15/09/11

L'ECO DEL SILENZIO

Lavoro realizzato nell'Abbazia Cistercense di Thoronet , nel Parlatorio a fianco della Sala Capitolare, stanza semibuia poco visitata dai turisti.

17/04/11

MUSEAAV - NICE, 15 Aprile 2011, POUR LE JAPON

UN MINUTO DI SILENZIO : QUANDO SI CHIEDE UN MINUTO DI SILENZIO, SI STA IN REALTA’ CHIEDENDO DI RIFLETTERE UN MINIMO. IL SILENZIO E’ UNA CONDIZIONE DEL SUONO. E’ MATERIA SONORA. E’ IL PIU’ SUBLIME DEI SUONI. IN UN MINUTO, SETSUKO, CANTANDO SOTTOVOCE, PORTERA’ NELLE MANI ,COME IN UN RITO, UN CONTENITORE TRASPARENTE CON ALL’INTERNO DEI FOGLI BIANCHI RECANTI IN BASSO LA SCRITTA "L O O K -A T -Y O U R -V O I C E".

02/03/11

ARSENALE DI VENEZIA 12 Marzo 2011 ore 18


"Singing Action" , Azione Cantata
VENEZIA , specchio dell’anima dell’acqua,
l’ ACQUA , culla d’ogni esistenza, simbolo di rinascita e purificazione, elemento imprescindibile per ogni essere vivente ed essenziale per gli uomini, dei cui corpi costituisce la componente maggiore.
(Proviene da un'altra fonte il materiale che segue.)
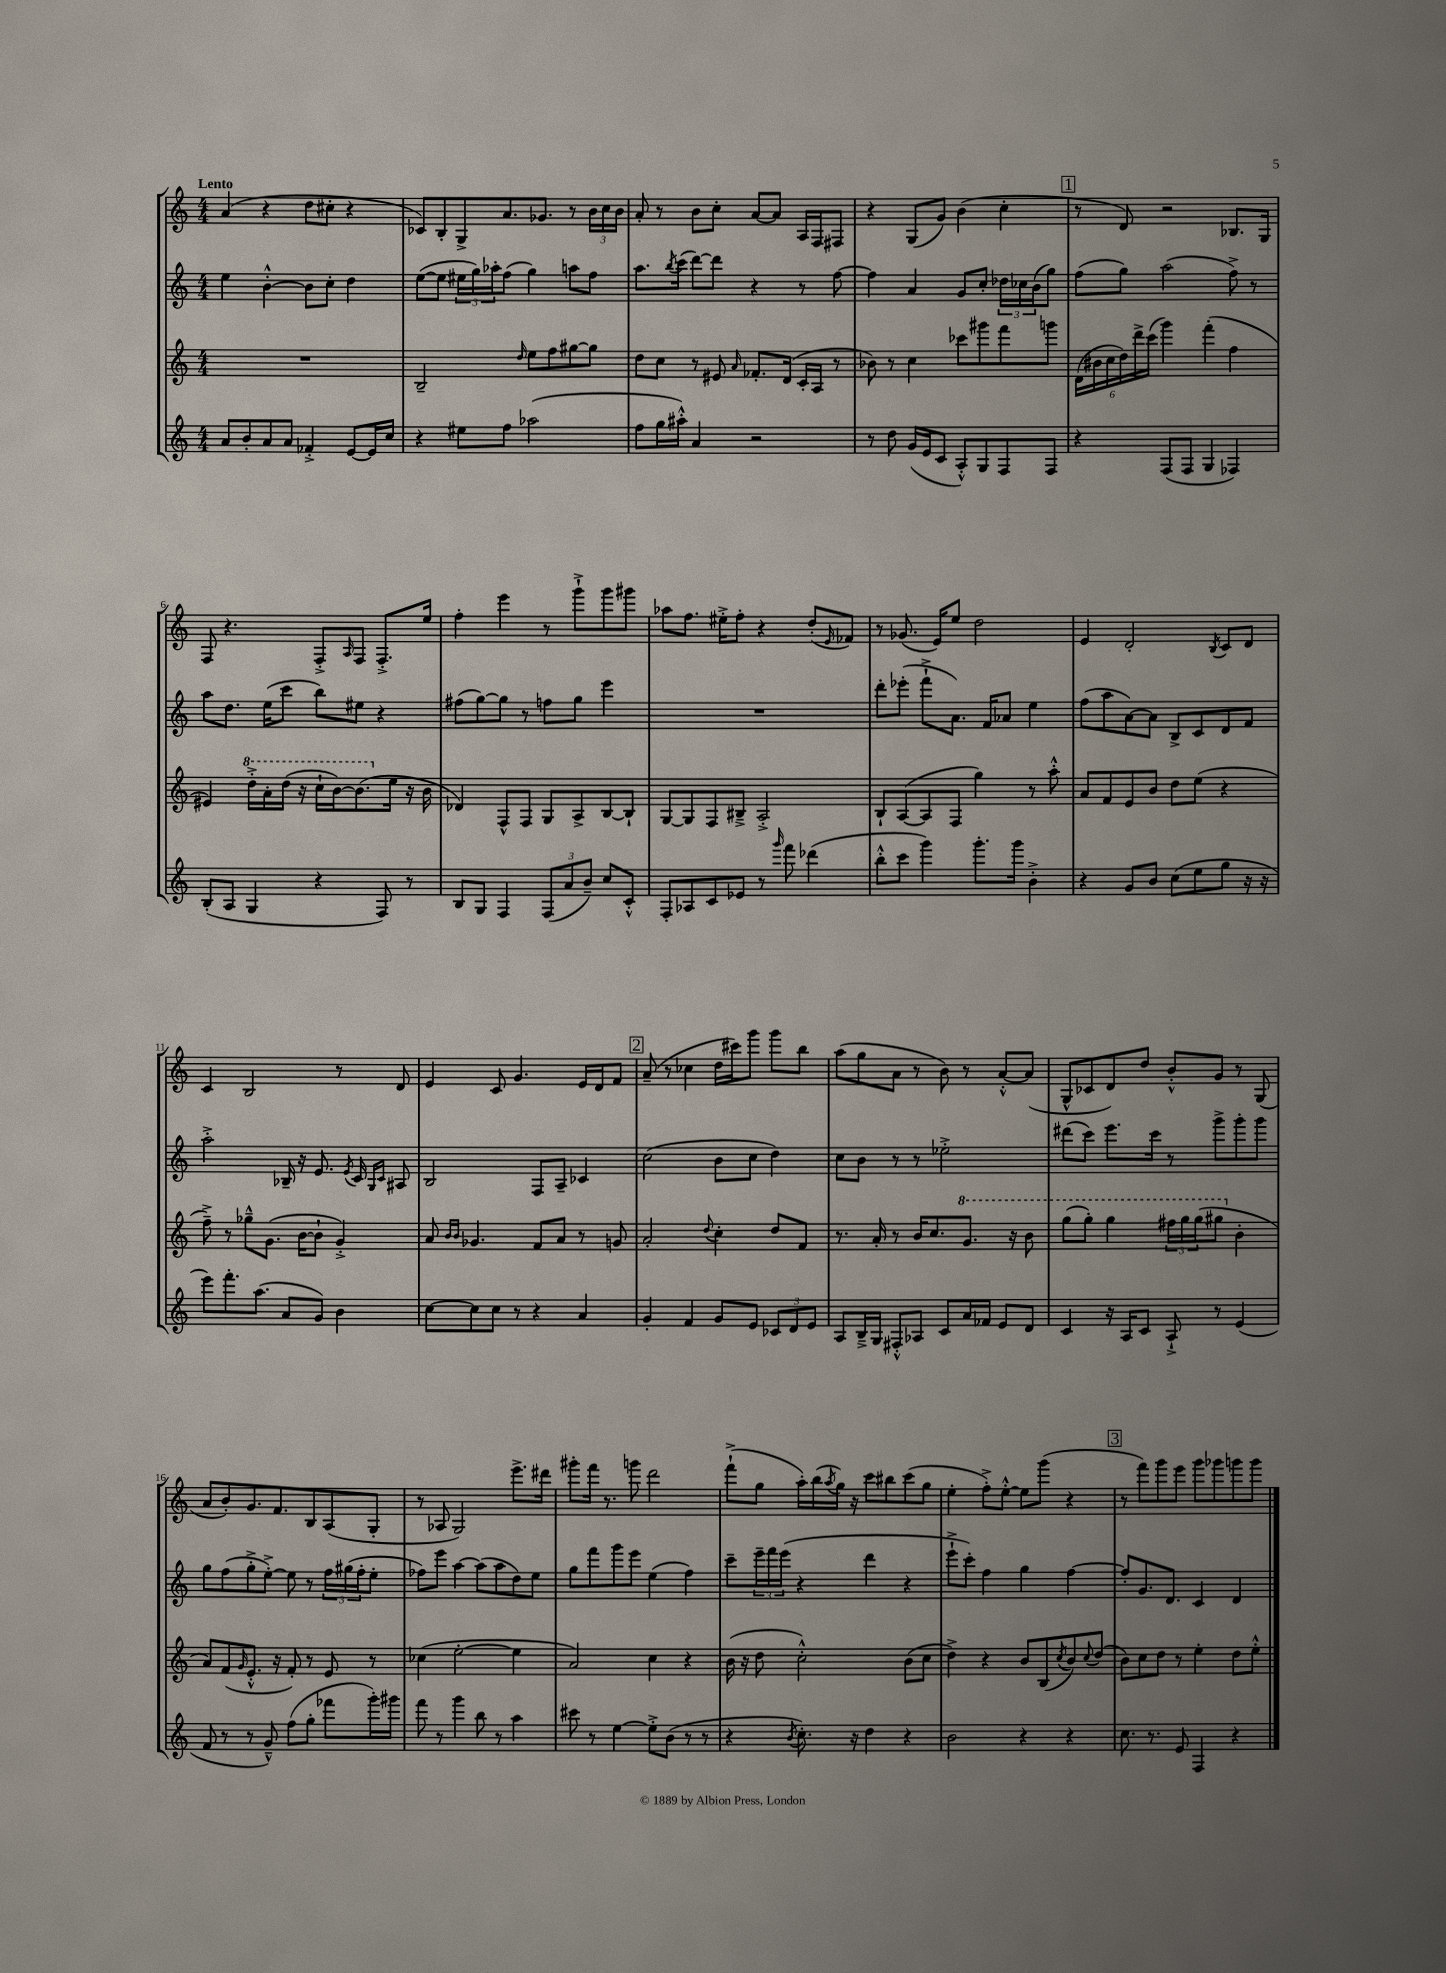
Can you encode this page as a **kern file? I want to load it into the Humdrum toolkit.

**kern	**kern	**kern	**kern
*part4	*part3	*part2	*part1
*staff4	*staff3	*staff2	*staff1
*clefG2	*clefG2	*clefG2	*clefG2
*k[]	*k[]	*k[]	*k[]
*M4/4	*M4/4	*M4/4	*M4/4
=1	=1	=1	=1
!	!	!	!LO:TX:a:B:t=Lento
8a/L	1r	4ee\	(4a/
8b'/	.	.	.
8a/	.	[4b'^^\	4r
8a/J	.	.	.
4f-X'^/	.	8b\L]	8dd\L
.	.	8cc'\J	8cc#X'\J
[8e/L	.	4dd\	4r
16e/L]	.	.	.
16cc/JJ	.	.	.
=2	=2	=2	=2
4r	2B~/	([8ee\L	8c-X/L)
.	.	8ee\J]	8B'/
8ee#X\L	.	24ee#X\LL	8G^/
.	.	24gg\)	.
.	.	24aa-X'\J	.
8ff\J	.	(8ff\J	8.a/
.	16qqdd/	.	.
(2aa-X\	8ee\L	4gg\)	.
.	.	.	8.g-X/J
.	8ff\	.	.
.	[8gg#X\	8aan\L	8r
.	8gg#\J]	8ff\J	24b\LL
.	.	.	24cc\
.	.	.	24b\JJ
=3	=3	=3	=3
8ff\L	8dd\L	8.aa\L	8a'/
16gg\L	8cc\J	.	8r
.	.	8qbb/	.
16aa#X'^^\JJ)	.	(16ccc\Jk	.
4a/	8r	[8ddd\L)	8b\L
.	8e#X/	8ddd\J]	8cc'\J
.	16qqa/	.	.
2r	8.f-X'/L	4r	[8a/L
.	.	.	8a/J]
.	(16d/Jk	.	.
.	16c'/LL	8r	16A/LL
.	16A/JJ	.	16F/J
.	8r	[8ff\	8F#X/J
=4	=4	=4	=4
8r	8b-X\)	4ff\]	4r
8dd\	8r	.	.
(16g/LL	4cc\	4a/	(8G/L
16e/J	.	.	.
8c/J	.	.	8g/J)
8A'^^/L)	8ccc-X\L	8g/L	(4b\
8G/	8ggg#X\	8cc'/J	.
8F/	8fff\	24dd-X\LL	4cc'\
.	.	24cc-X\	.
.	.	(24b\J	.
8F/J	8gggn\J	8gg\J)	.
!!LO:REH:place=s1:t=1
=5	=5	=5	=5
4r	(24d\LL	(8ff\L	8r
.	24b#X\	.	.
.	24cc\	.	.
.	24dd\)	8gg\J)	8d/)
.	24ddd^\	.	.
.	(24ccc\JJ	.	.
(8F/L	4ggg\)	(2aa\	2r
8F/J	.	.	.
4G/	(4fff'\	.	.
4F-X/)	4ff\	8ff^\)	8.B-X/L
.	.	8r	.
.	.	.	16G/Jk
!!LO:LB:g=z
=6	=6	=6	=6
(8B'/L	4e#X/)	8aa\L	8F/
8A/J	.	8.dd\J	4.r
*	*8va	*	*
4G/	16ddd'^\LL	.	.
.	16aa'\	(16ee\KL	.
.	(16ddd\JJ	8ccc\J	.
.	16r	.	.
4r	16ccc`\LL	8bb\L)	8F'^/L
.	[16bb\J)	.	.
.	.	.	16qqA/
.	(8.bb\]	8ee#X\J	8F/J
8F/)	.	4r	8.F'^/L
*	*X8va	*	*
.	16ee\Jk	.	.
8r	16r	.	.
.	16b\	.	16ee/Jk
=7	=7	=7	=7
8B/L	4d-X/)	(8ff#X\L	4ff'\
8G/J	.	[8gg\)	.
4F/	8F^^/L	8gg\J]	4eee\
.	8F/J	8r	.
(12F/L	8G/L	8ffn\L	8r
12a/	.	.	.
.	8A^/	8gg\J	8ggg`^\L
12b~/J)	.	.	.
8cc/L	[8B/	4eee\	8ggg\
8c'^^/J	8B`/J]	.	8ggg#X\J
=8	=8	=8	=8
8F'/L	[8G/L	1r	8aa-X\L
8A-X/	8G/]	.	8.ff\J
8c/	8F/	.	.
.	.	.	16ee#X'^\KL
8e-X/J	8B#X~^/J	.	8ff'\J
8r	2A'^/	.	4r
16qqggg/	.	.	.
8fff\	.	.	.
(4ddd-X\	.	.	(8dd'/L
.	.	.	16qqe/
.	.	.	8f-X/J)
=9	=9	=9	=9
8bb'^^\L	8B`/L	8ddd'\L	8r
8ccc\J	([8A/	(8eee-X'\J	(8.g-X/
4ggg\)	8A/]	8fff`^\L	.
.	.	.	16e/KL)
.	8F/J	8.a\J)	8ee/J
8.ggg'\L	4gg\)	.	2dd\
.	.	16f/KL	.
.	.	8a-X/J	.
16ggg\Jk	.	.	.
4b'^\	8r	4ee\	.
.	8aa'^^\	.	.
=10	=10	=10	=10
4r	8a/L	(8ff\L	4e/
.	8f/	8aa\	.
8g/L	8e/	[8a\)	2d'/
8b/J	8b/J	8a\J]	.
(8cc\L	8dd\L	8B^/L	.
8ee\	(8ee\J	8c/	.
.	.	.	8qB/
8gg\J	4r	8d/	8c/L
16r	.	8f/J	8d/J
16r	.	.	.
!!LO:LB:g=z
=11	=11	=11	=11
8eee\L)	8ff~^\)	2aa'^\	4c/
8.fff'\	8r	.	.
.	8gg-X~^^\L	.	2B/
(8.aa\J	.	.	.
.	(8.g\J	.	.
8a/L	.	16B-X~/	.
.	[16b\KL	16r	.
8g/J)	8b`\J]	8.e/	.
4b\	4g'^/)	.	8r
.	.	8qe/	.
.	.	16c/	.
.	.	16qqG/LL	.
.	.	16qqc/JJ	.
.	.	8A#X/	8d/
=12	=12	=12	=12
[8cc\L	8a/	2B/	4e/
.	16qqb/LL	.	.
.	16qqb/JJ	.	.
8cc\]	4.g-X/	.	.
8cc\J	.	.	8c/
8r	.	.	4.g/
4r	8f/L	8F/L	.
.	8a/J	8A~/J	.
4a/	8r	4c-X/	16e/LL
.	.	.	16d/J
.	8gn/	.	8f/J
!!LO:REH:place=s1:t=2
=13	=13	=13	=13
4g'/	2a'/	(2cc\	(8a~/
.	.	.	8r
4f/	.	.	4cc-X\
.	8qqdd/	.	.
8g/L	4cc'\	8b\L	16dd\LL
.	.	.	16ccc#X\J)
8e/J	.	8cc\J	8ggg\J
12c-X/L	8dd/L	4dd\)	8ggg\L
12d/	.	.	.
.	8f/J	.	8bb\J
12e/J	.	.	.
=14	=14	=14	=14
8A/L	8.r	8cc\L	(8aa\L
16B~^/L	.	8b\J	8gg\
16G/JJ	16a'/	.	.
8F#X'^^/L	8r	8r	8a\J
8A-X/J	16b/KL	8r	8r
.	8.cc/	.	.
8c/L	.	2ee-X'^\	8b\)
*	*8va	*	*
16a/L	8.gg/J	.	8r
16f-X/JJ	.	.	.
8e/L	.	.	[8a'^^/L
.	16r	.	.
8d/J	8bb\	.	(8a/J]
=15	=15	=15	=15
4c/	(8ggg\L	(8ddd#X\L	8G^^/L
.	8ggg'\J)	8ccc\J)	8c-X/
16r	4ggg\	8.eee\L	8d/)
16A/KL	.	.	.
8c/J	.	.	8dd/J
.	.	16ccc\Jk	.
8A`^/	24fff#X\LL	8r	8b'^^/L
.	24ggg\	.	.
.	(24ggg\J	.	.
8r	8ggg#X\J	8ggg^\L	8g/J
*	*X8va	*	*
(4e/	4b'\	8ggg'\	8r
.	.	8ggg\J	(8G/
!!LO:LB:g=z
=16	=16	=16	=16
8f/	8a/L)	8gg\L	8a/L
8r	(8f/	(8ff\	8b'/)
.	16qqg/	.	.
8r	8.e'^^/J	8gg'^\	8.g/
8g~^^/)	.	[8ee'^\J)	.
.	16r	.	8.f/
(8ff\L	8f'/)	8ee\]	.
8gg'\J	8r	8r	8B/
8fff-X\L	8e/	24ff\LL	(8A/
.	.	(24gg#X\	.
.	.	24ff'\J	.
16ggg'\L)	8r	8ee'\J	8G'/J
16ggg#X\JJ	.	.	.
=17	=17	=17	=17
8fff\	(4cc-X\	8ff-X\L)	8r
8r	.	8eee\J	8A-X/
4ggg\	[2ee'\	[4aa\	2G/)
8bb\	.	(8aa\L]	.
8r	.	8aa\	.
4aa\	4ee\]	8dd\)	8.eee^\L
.	.	8ee\J	.
.	.	.	16ddd#X\Jk
=18	=18	=18	=18
8ccc#X\	2a/)	8gg\L	8ggg#X'\L
8r	.	8fff\	16fff\Jk
.	.	.	8.r
[4ee\	.	8ggg\	.
.	.	8eee\J	8gggn\
8ee'^\L]	4cc\	(4ee\	2ddd\
(8b\J	.	.	.
8r	4r	4ff\)	.
8r	.	.	.
=19	=19	=19	=19
4r	(16b\	8ccc~\L	(8fff`^\L
.	16r	.	.
.	8dd\	24eee~\L	8gg\J
.	.	24fff\	.
.	.	(24eee\JJ	.
8qb/	.	.	.
8.cc'\)	2cc'^^\)	4r	16aa'\LL)
.	.	.	(16bb\
.	.	.	8qaa/
.	.	.	16gg\JJ)
16r	.	.	16r
4dd\	.	4ddd\	8ccc\L
.	.	.	8bb#X\
4r	(8b\L	4r	(8ccc\
.	8cc\J	.	8gg\J
=20	=20	=20	=20
2b\	4dd^\)	8eee`^\L	4ee'\
.	.	8ccc'\J)	.
.	4r	4ff\	8ff'^\L)
.	.	.	[8ee'^^\J
4r	8b/L	4gg\	8ee\L]
.	(8B/	.	(8ggg\J
.	8qcc/	.	.
4r	8b/)	[4ff\	4r
.	8qqcc/	.	.
.	(8dd/J	.	.
!!LO:REH:place=s1:t=3
=21	=21	=21	=21
8.cc\	8b\L)	8ff'/L]	8r
.	8cc\	8.g/	8fff\L)
8.r	.	.	.
.	8dd\J	.	8ggg\
.	.	8.d/J	.
8e/	8r	.	8eee\J
4F/	4ee'\	4c/	8ggg\L
.	.	.	8ggg-X\
4r	8dd\L	4d/	8gggn\
.	8ee'^^\J	.	8ggg\J
==	==	==	==
*-	*-	*-	*-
E’ il perenne cammino delle onde, che rappresenta la ciclicità delle età e delle stagioni.
Unica vera ricchezza, laddove manca, il vivere è faticoso, triste, povero.
Anche l’acqua, però, nasconde una duplice essenza e la sua forza distruttrice eguaglia quella del fuoco, quando rompe gli argini dei fiumi e delle dighe, quando il mare si solleva e si schianta sulla terra con la violenza nota dello Tsunami.
L’atto performativo, che fonde movimento, suono, voce ed elementi visivi, affronterà l’identità duplice delle sostanza primigena, il potere straordinario di cui è dotata, neutro di per sé, vitale o mortale per gli uomini. L’esibizione si concentrerà sull’aspetto dinamico, sulla manifestazione dell’energia ora creatrice, ora distruttrice, che le pervade.
Non c’è nessuno che possa opporsi alle forze della natura, sembra voler ricordare Setsuko in una danza che alterna moto e quiete, suono e silenzio e si traduce in estemporanea in segni grafici d’immediato impatto visivo.
Attraverso l’animazione dell’elemento, l’artista continua quel discorso sul rispetto della natura e la pace che è al centro delle sue performance. Un’occasione per esaltare l’ambiente e la bellezza del mondo, il perfetto equilibrio dei suoi ritmi, l’armonia dei suoi paesaggi. Rievocando alcune tragedie contemporanee, d’altro canto, anche quando esse appaiono dovute a catastrofi naturali, Setsuko intende smascherare l’iniquità della dominante nozione di progresso, basata sullo sfruttamento indiscriminato e cieco delle risorse della natura e degli usi della sua energia.
Le catastrofi naturali, infatti, quando non sono l’aperto manifestarsi di una ribellione dell’ambiente all’uomo, portano alla luce la meschinità di questo falso ideale, svelando la miseria e la morte che si lascia alle spalle.